In practice, there are cases – more or less isolated depending on the United Nations agencies/bodies – where it is clear that some have not respected these Principles. A few of these problematic situations have even been publicly documented (often concerning an unauthorized data transfer to undemocratic States). Beyond that, some of them continue to propose clauses or annexes in data processor contracts that allow them – if signed as they are by NGOs – to recover all the personal data they have collected in the context of the projects, or even to ask for them independently of the clauses (such as the list of affected populations, the CRM database, etc.) - this practice is quite questionable from a legal standpoint, not to mention the ethical side. Elements can of course be shared on a case-by-case basis, such as in audits, as long as they have an appropriate legal basis, but this must be given serious consideration: can the data be anonymized for instance, can a precise sampling be defined, etc. Indeed, sharing personal data engages the responsibility of NGOs towards the affected populations whose data they hold.

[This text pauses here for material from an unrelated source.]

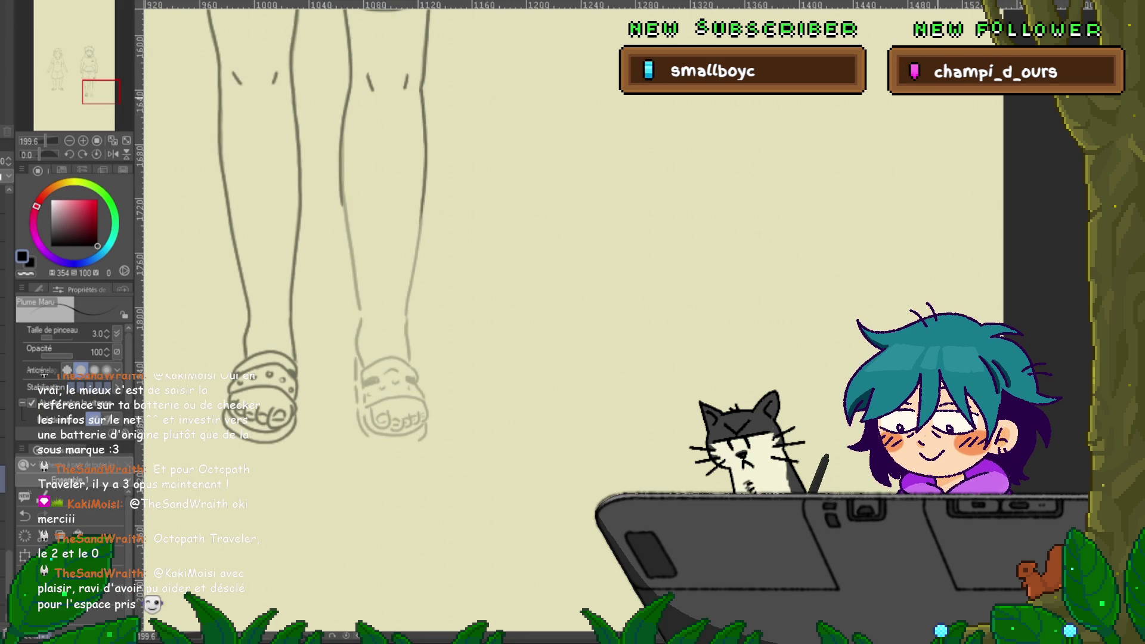
Step: Extend the right leg's inner vector line toward the ankle and smooth its lower curve
key("y")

Best practices in case of non-compliance with the protection of personal data by a UN agency, such as an unjustified request to an NGO, for the provision of data:
- Refer the agency to its own data protection policy or general principles, valid for all UN entities, or contact their DPO
- To the maximum extent possible, offer to share aggregated or anonymized data, or based on limited sampling
- Seek clarification on the use of the required data
Nevertheless, nothing will compare with protecting oneself contractually upstream by checking the clauses that you agree to sign. Keep in mind that your priority above all is to “do no harm” to the affected populations whose data you hold.
Examples of policies/guidance that can be referred to in the case of a contradictory injunction:
Key points on the UN System’s data protection principles:
The United Nations has its own legal framework, (which nonetheless comes close to that of the GDPR), which means that it will always be more complicated to file a complaint if it ever proves necessary.
Keep in mind that they have legal constraints, political pressures and interests to follow that may in some contexts run counter to some of the principles of humanitarian action. Forewarned is forearmed: better to contractually frame your planned data sharing and remind them of their own responsible data management policies where appropriate.